# Craftsman Mower & Engine Belts



## dougbthom (Jul 3, 2016)

How often should mower and engine belts be changed on a Craftsman tractor, model 944-608830 which is a 24HP with 205 hours and still the original belts?


----------



## Thomas (Nov 1, 2006)

If I... no signs cracks slipping etc. run until,have spare set on hand.


----------



## dougbthom (Jul 3, 2016)

Good advice--Thanks


----------



## wjjones (May 28, 2010)

Yep always have spare belts on hand I run them until they fail then put on a new one. A quick peek at them whenever you are servicing your tractor will be fine. As mentioned check for damage cracks, wear, etc.


----------



## dougbthom (Jul 3, 2016)

Thanks again. Is it much of a job to change the belts? I have model 944-608830 which I purchased new in October, 2008.


----------



## wjjones (May 28, 2010)

Not to bad just look for your belt diagram on the mower for whichever your replacing. You may have to disconnect a few things belt keepers, etc to put them on just take your time. I usually take pictures with my phone so I am sure to reinstall everything back correctly.

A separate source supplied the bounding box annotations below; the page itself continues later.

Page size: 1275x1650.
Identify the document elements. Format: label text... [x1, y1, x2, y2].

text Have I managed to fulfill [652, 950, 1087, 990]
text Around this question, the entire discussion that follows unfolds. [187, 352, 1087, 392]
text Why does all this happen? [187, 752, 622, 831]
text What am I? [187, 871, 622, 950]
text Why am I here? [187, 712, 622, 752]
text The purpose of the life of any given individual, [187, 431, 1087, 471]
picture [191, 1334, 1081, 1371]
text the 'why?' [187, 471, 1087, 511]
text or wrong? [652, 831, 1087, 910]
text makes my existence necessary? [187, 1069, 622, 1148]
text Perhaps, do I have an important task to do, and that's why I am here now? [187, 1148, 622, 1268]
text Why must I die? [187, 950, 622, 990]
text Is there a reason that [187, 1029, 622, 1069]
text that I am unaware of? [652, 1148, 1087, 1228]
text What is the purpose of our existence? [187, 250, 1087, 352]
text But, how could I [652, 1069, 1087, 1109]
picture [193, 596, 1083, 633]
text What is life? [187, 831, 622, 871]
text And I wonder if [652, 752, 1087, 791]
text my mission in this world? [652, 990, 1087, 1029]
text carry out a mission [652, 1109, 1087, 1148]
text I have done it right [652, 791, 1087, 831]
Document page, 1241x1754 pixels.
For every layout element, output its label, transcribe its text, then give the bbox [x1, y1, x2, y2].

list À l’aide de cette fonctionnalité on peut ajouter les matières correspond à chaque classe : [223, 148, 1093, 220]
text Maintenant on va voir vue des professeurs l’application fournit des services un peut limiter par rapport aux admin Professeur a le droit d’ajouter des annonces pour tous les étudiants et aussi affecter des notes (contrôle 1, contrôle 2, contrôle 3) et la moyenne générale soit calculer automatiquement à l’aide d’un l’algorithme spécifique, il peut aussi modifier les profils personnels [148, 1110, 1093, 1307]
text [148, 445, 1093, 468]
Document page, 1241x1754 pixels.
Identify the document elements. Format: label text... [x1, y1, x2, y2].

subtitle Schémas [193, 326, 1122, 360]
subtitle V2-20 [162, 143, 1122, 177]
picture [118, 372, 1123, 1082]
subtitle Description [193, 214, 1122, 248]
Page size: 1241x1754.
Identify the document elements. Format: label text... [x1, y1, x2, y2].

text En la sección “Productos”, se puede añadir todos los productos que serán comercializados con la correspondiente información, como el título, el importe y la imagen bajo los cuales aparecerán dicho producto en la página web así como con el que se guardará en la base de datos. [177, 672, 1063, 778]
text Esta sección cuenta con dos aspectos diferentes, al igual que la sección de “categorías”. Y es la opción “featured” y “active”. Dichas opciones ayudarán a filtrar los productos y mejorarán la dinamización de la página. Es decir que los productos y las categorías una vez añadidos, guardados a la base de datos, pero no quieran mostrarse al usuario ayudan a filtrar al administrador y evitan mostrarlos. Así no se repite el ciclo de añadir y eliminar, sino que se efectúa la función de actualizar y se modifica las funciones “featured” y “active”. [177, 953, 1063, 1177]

Or make notes of everything you take apart so you have a checklist to be sure its all hooked back up.


----------



## Bill Kapaun (May 8, 2007)

Here's a couple pages out of the OM for belt replacement.


----------



## wjjones (May 28, 2010)

Thats the same setup I have on mine front to back adjustment is not to bad to get right but side to side is a pita. You have to set it mow a little strip, and kinda adjust it until its cutting level. Thankyou for the link Mr. Bill


----------